▸ Text section:
· · ·

Personal life
- Born: 14 September 1928 Valdobbiadene, Italy
- Died: 20 March 2020 (aged 91) Imperia, Italy

Religious life
- Religion: Roman Catholicism
- Ordination: 1952

Military service
- Rank: Priest

= Tarcisio Stramare =

Italian Catholic priest and scholar (1928–2020)

Tarcisio Stramare (14 September 1928 – 20 March 2020) was an Italian Catholic priest, biblical scholar, writer and teacher. He was considered one of the greatest international scholars of Josephology.

==Biography==

Stramare was born on 14 September 1928 in Valdobbiadene. He studied in Rome and Jerusalem and became a member of the Congregation of the Oblates of St. Joseph, being ordained a priest in 1952. A learned scholar, already in the 1970s he was called to occupy the chair of Sacred Scripture at the Pontifical Lateran University and, subsequently, at the Pontifical Urban University and at the Pontifical theological faculty "Marianum". He received some important assignments from the Holy See, both in the Pontifical Commission for the Nova Vulgata (since 1973) of which he was responsible for the editions of the text until his death as the Consultor of the Holy Congregation for the Causes of Saints.

The testimony and reflections of Stramare have had, especially since the late 1990s, considerable media relevance, both through radio and television networks, national and international. Stramare himself appeared repeatedly in broad audience programs, some of which were broadcast by RAI.

He died on 20 March 2020, in Imperia, at the age of 91, of COVID-19.

==Josephology==

Stramare has always had a deep interest in Saint Joseph, making known the centrality of the figure and the role played in the divine mystery of Salvation. Taking into consideration the inseparable link existing between Incarnation and Redemption, Saint Joseph is highlighted thanks to the role played by Jesus' putative Father, as a true minister of Salvation. These approaches are at the basis of the theological line followed by John Paul II in the apostolic exhortation Redemptoris Custos (1989).

· · ·

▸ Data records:
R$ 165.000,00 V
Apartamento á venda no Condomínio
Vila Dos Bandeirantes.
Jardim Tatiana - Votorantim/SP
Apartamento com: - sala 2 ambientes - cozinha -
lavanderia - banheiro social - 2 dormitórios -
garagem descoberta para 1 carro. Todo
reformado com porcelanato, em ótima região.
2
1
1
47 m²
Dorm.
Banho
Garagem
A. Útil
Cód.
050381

· · ·

▸ What to do: Return the complete text on Tarcisio Stramare word for word.

▸ Solution:
Personal life
- Born: 14 September 1928 Valdobbiadene, Italy
- Died: 20 March 2020 (aged 91) Imperia, Italy

Religious life
- Religion: Roman Catholicism
- Ordination: 1952

Military service
- Rank: Priest

= Tarcisio Stramare =

Italian Catholic priest and scholar (1928–2020)

Tarcisio Stramare (14 September 1928 – 20 March 2020) was an Italian Catholic priest, biblical scholar, writer and teacher. He was considered one of the greatest international scholars of Josephology.

==Biography==

Stramare was born on 14 September 1928 in Valdobbiadene. He studied in Rome and Jerusalem and became a member of the Congregation of the Oblates of St. Joseph, being ordained a priest in 1952. A learned scholar, already in the 1970s he was called to occupy the chair of Sacred Scripture at the Pontifical Lateran University and, subsequently, at the Pontifical Urban University and at the Pontifical theological faculty "Marianum". He received some important assignments from the Holy See, both in the Pontifical Commission for the Nova Vulgata (since 1973) of which he was responsible for the editions of the text until his death as the Consultor of the Holy Congregation for the Causes of Saints.

The testimony and reflections of Stramare have had, especially since the late 1990s, considerable media relevance, both through radio and television networks, national and international. Stramare himself appeared repeatedly in broad audience programs, some of which were broadcast by RAI.

He died on 20 March 2020, in Imperia, at the age of 91, of COVID-19.

==Josephology==

Stramare has always had a deep interest in Saint Joseph, making known the centrality of the figure and the role played in the divine mystery of Salvation. Taking into consideration the inseparable link existing between Incarnation and Redemption, Saint Joseph is highlighted thanks to the role played by Jesus' putative Father, as a true minister of Salvation. These approaches are at the basis of the theological line followed by John Paul II in the apostolic exhortation Redemptoris Custos (1989).